HI --
In the process of trying to find the differences between two collections of schemas (the XML differences, as opposed to the not-semantically-meaningful differences in the order of the definitions), I find myself wanting to stick UIDs on everything. (So I can go "oh, this element node is different, but it has descendant elements UIDs also in the list of differences, I don't want this one, the descendants are more precise" (because if I don't do something like this, I'm getting xsd:schema every time...))
I haven't done anything with updating expressions before.
By itself, in the GUI,
for $x in /descendant-or-self::* return insert node(attribute UID {generate-id($x)}) into $x
works. Since I would like everything in one query, with a little flailing I've got as far as
let $new as document-node()+ := for $each in db:open($newName) return copy $temp := $each modify ( for $x in $temp/descendant-or-self::* return insert node(attribute UID {generate-id($x)}) into $x ) return $temp
return $new
And there are all the elements with UID attributes associated with them.

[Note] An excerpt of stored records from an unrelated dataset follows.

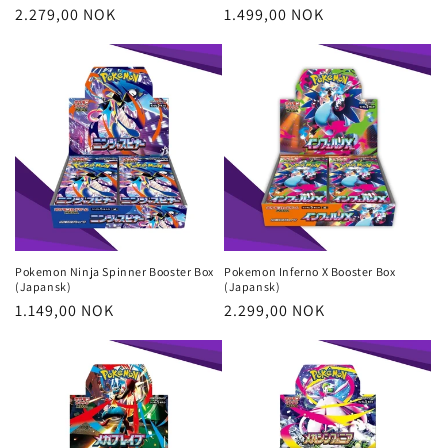
Regular
2.279,00 NOK
Regular
1.499,00 NOK
price
price
Pokemon Ninja Spinner Booster Box
Pokemon Inferno X Booster Box
(Japansk)
(Japansk)
Regular
1.149,00 NOK
Regular
2.299,00 NOK
price
price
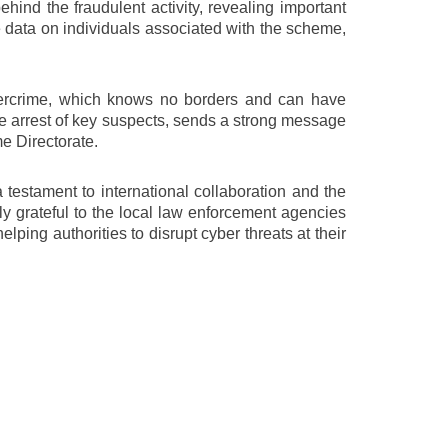
behind the fraudulent activity, revealing important
ve data on individuals associated with the scheme,
bercrime, which knows no borders and can have
he arrest of key suspects, sends a strong message
me Directorate.
estament to international collaboration and the
y grateful to the local law enforcement agencies
ping authorities to disrupt cyber threats at their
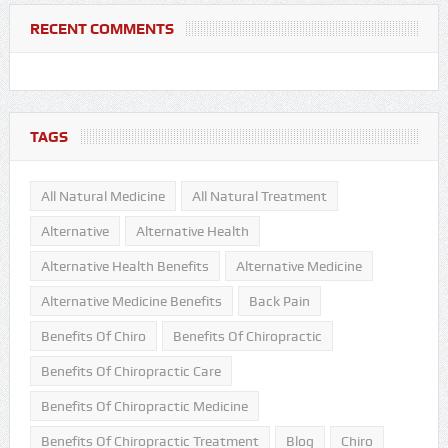
RECENT COMMENTS
TAGS
All Natural Medicine
All Natural Treatment
Alternative
Alternative Health
Alternative Health Benefits
Alternative Medicine
Alternative Medicine Benefits
Back Pain
Benefits Of Chiro
Benefits Of Chiropractic
Benefits Of Chiropractic Care
Benefits Of Chiropractic Medicine
Benefits Of Chiropractic Treatment
Blog
Chiro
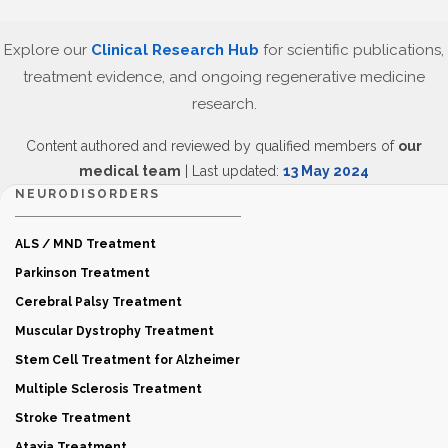
Explore our
Clinical Research Hub
for scientific publications,
treatment evidence, and ongoing regenerative medicine
research.
Content authored and reviewed by qualified members of
our
medical team
| Last updated:
13 May 2024
NEURODISORDERS
ALS / MND Treatment
Parkinson Treatment
Cerebral Palsy Treatment
Muscular Dystrophy Treatment
Stem Cell Treatment for Alzheimer
Multiple Sclerosis Treatment
Stroke Treatment
Ataxia Treatment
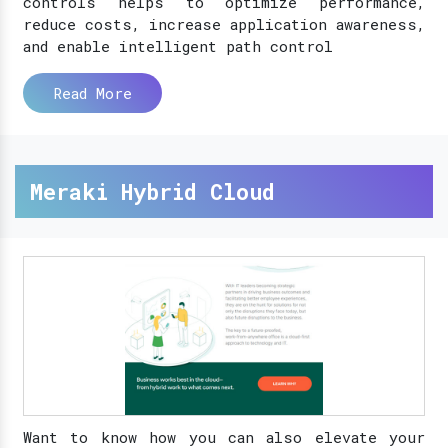
controls helps to optimize performance,
reduce costs, increase application awareness,
and enable intelligent path control
Read More
Meraki Hybrid Cloud
Want to know how you can also elevate your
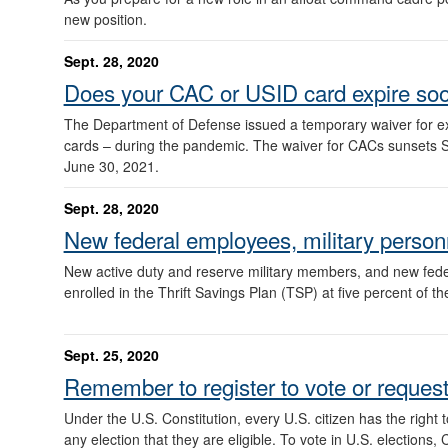
new position.
Sept. 28, 2020
Does your CAC or USID card expire so
The Department of Defense issued a temporary waiver for ex
cards – during the pandemic. The waiver for CACs sunsets Sept
June 30, 2021.
Sept. 28, 2020
New federal employees, military person
New active duty and reserve military members, and new fede
enrolled in the Thrift Savings Plan (TSP) at five percent of th
Sept. 25, 2020
Remember to register to vote or request 
Under the U.S. Constitution, every U.S. citizen has the right 
any election that they are eligible. To vote in U.S. elections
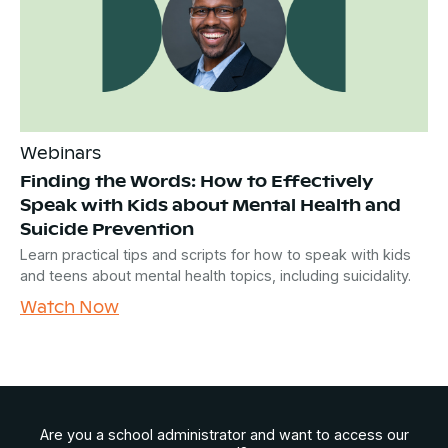
Webinars
Finding the Words: How to Effectively
Speak with Kids about Mental Health and
Suicide Prevention
Learn practical tips and scripts for how to speak with kids
and teens about mental health topics, including suicidality.
Watch Now
Are you a school administrator and want to access our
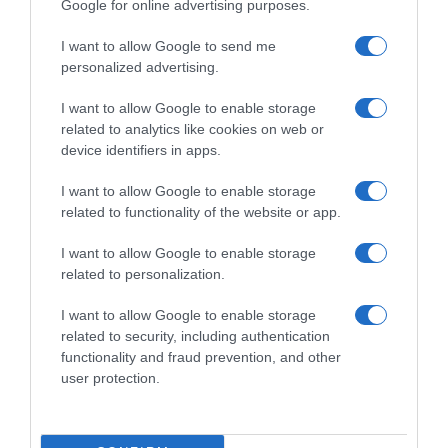
Google for online advertising purposes.
I want to allow Google to send me
personalized advertising.
I want to allow Google to enable storage
related to analytics like cookies on web or
device identifiers in apps.
I want to allow Google to enable storage
related to functionality of the website or app.
I want to allow Google to enable storage
related to personalization.
I want to allow Google to enable storage
Productos relacionados
related to security, including authentication
Otros productos que podrían interesarte
functionality and fraud prevention, and other
user protection.
hace 9 meses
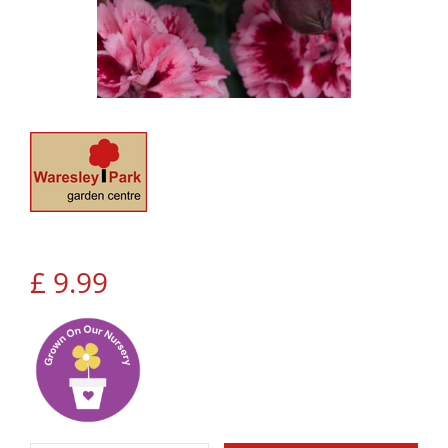
£
9
.
99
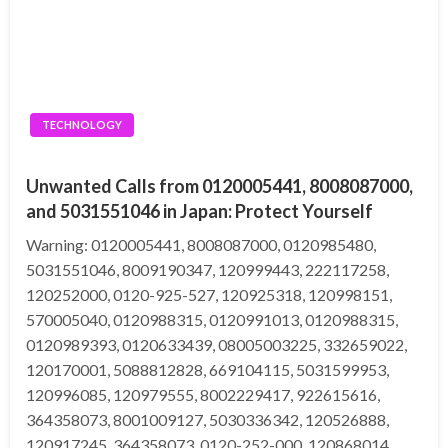
TECHNOLOGY
Unwanted Calls from 0120005441, 8008087000,
and 5031551046 in Japan: Protect Yourself
Warning: 0120005441, 8008087000, 0120985480,
5031551046, 8009190347, 120999443, 222117258,
120252000, 0120-925-527, 120925318, 120998151,
570005040, 0120988315, 0120991013, 0120988315,
0120989393, 0120633439, 08005003225, 332659022,
120170001, 5088812828, 669104115, 5031599953,
120996085, 120979555, 8002229417, 922615616,
364358073, 8001009127, 5030336342, 120526888,
120917245, 364358073, 0120-252-000, 120868014,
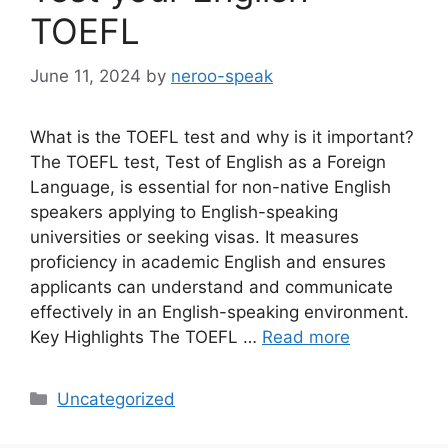
TOEFL
June 11, 2024
by
neroo-speak
What is the TOEFL test and why is it important?
The TOEFL test, Test of English as a Foreign
Language, is essential for non-native English
speakers applying to English-speaking
universities or seeking visas. It measures
proficiency in academic English and ensures
applicants can understand and communicate
effectively in an English-speaking environment.
Key Highlights The TOEFL …
Read more
Categories
Uncategorized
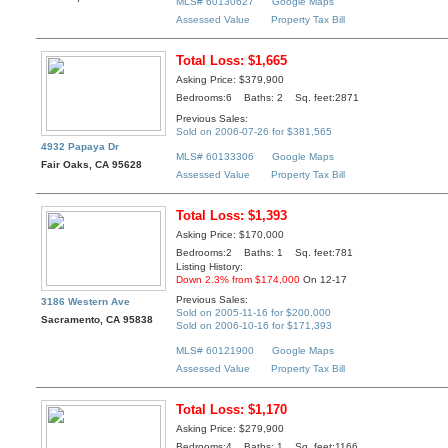
MLS# 60130627
Google Maps
Assessed Value
Property Tax Bill
Total Loss: $1,665
Asking Price: $379,900
Bedrooms:6 Baths: 2 Sq. feet:2871
Previous Sales:
Sold on 2006-07-26 for $381,565
4932 Papaya Dr
MLS# 60133306
Google Maps
Fair Oaks, CA 95628
Assessed Value
Property Tax Bill
Total Loss: $1,393
Asking Price: $170,000
Bedrooms:2 Baths: 1 Sq. feet:781
Listing History:
Down 2.3% from $174,000
On 12-17
Previous Sales:
3186 Western Ave
Sold on 2005-11-16 for $200,000
Sacramento, CA 95838
Sold on 2006-10-16 for $171,393
MLS# 60121900
Google Maps
Assessed Value
Property Tax Bill
Total Loss: $1,170
Asking Price: $279,900
Bedrooms:4 Baths: 1 Sq. feet:1166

Is there a better way to do this?
Thanks! Graydon
Is there a better way to do this?
Your query could probably be shortened as follows:
let $new := db:open($newName) update { .//* ! (insert node attribute UID { generate-id() } into .) } ...
It does the same as your original query. But maybe you were asking for a better solution to compare documents against each other?
Hi Christian --
I was after a better, or at least less convoluted, way to add the UID attribute nodes. Your code snippet works in place, and faster; thank you!
If anyone happens to have a good general case structure-but-not-position document compare algorithm lying around, I'd be delighted to hear about it. (It can't be just XSD because there's a pile of WSDL documents, too. And who knows what in the future.)
Thanks! Graydon
On Tue, Oct 18, 2016 at 3:28 PM, Christian Grün christian.gruen@gmail.com wrote:
Is there a better way to do this?
Your query could probably be shortened as follows:
let $new := db:open($newName) update { .//* ! (insert node attribute UID { generate-id() } into .) } ...
It does the same as your original query. But maybe you were asking for a better solution to compare documents against each other?
Dependent on your goals, perhaps variations on the theme of a sorted list of all data paths might be useful? For example: considering the paths of all simple elements and attributes, including indexes, and representing text content as an appended last "step" - à la /a[1]/b[2]/c[2]#my text value. I use this in test cases, comparing expected and found instances of complex structures; with any difference expressed in terms of (a) paths only in A, (b) paths only in B, (c) paths in both but with different text value.
Graydon Saunders graydonish@gmail.com schrieb am 14:38 Mittwoch, 19.Oktober 2016:
Hi Christian -- I was after a better, or at least less convoluted, way to add the UID attribute nodes. Your code snippet works in place, and faster; thank you! If anyone happens to have a good general case structure-but-not-position document compare algorithm lying around, I'd be delighted to hear about it.(It can't be just XSD because there's a pile of WSDL documents, too. And who knows what in the future.) Thanks!Graydon On Tue, Oct 18, 2016 at 3:28 PM, Christian Grün christian.gruen@gmail.com wrote:
Is there a better way to do this?
Your query could probably be shortened as follows:
let $new := db:open($newName) update { .//* ! (insert node attribute UID { generate-id() } into .) } ...
It does the same as your original query. But maybe you were asking for a better solution to compare documents against each other?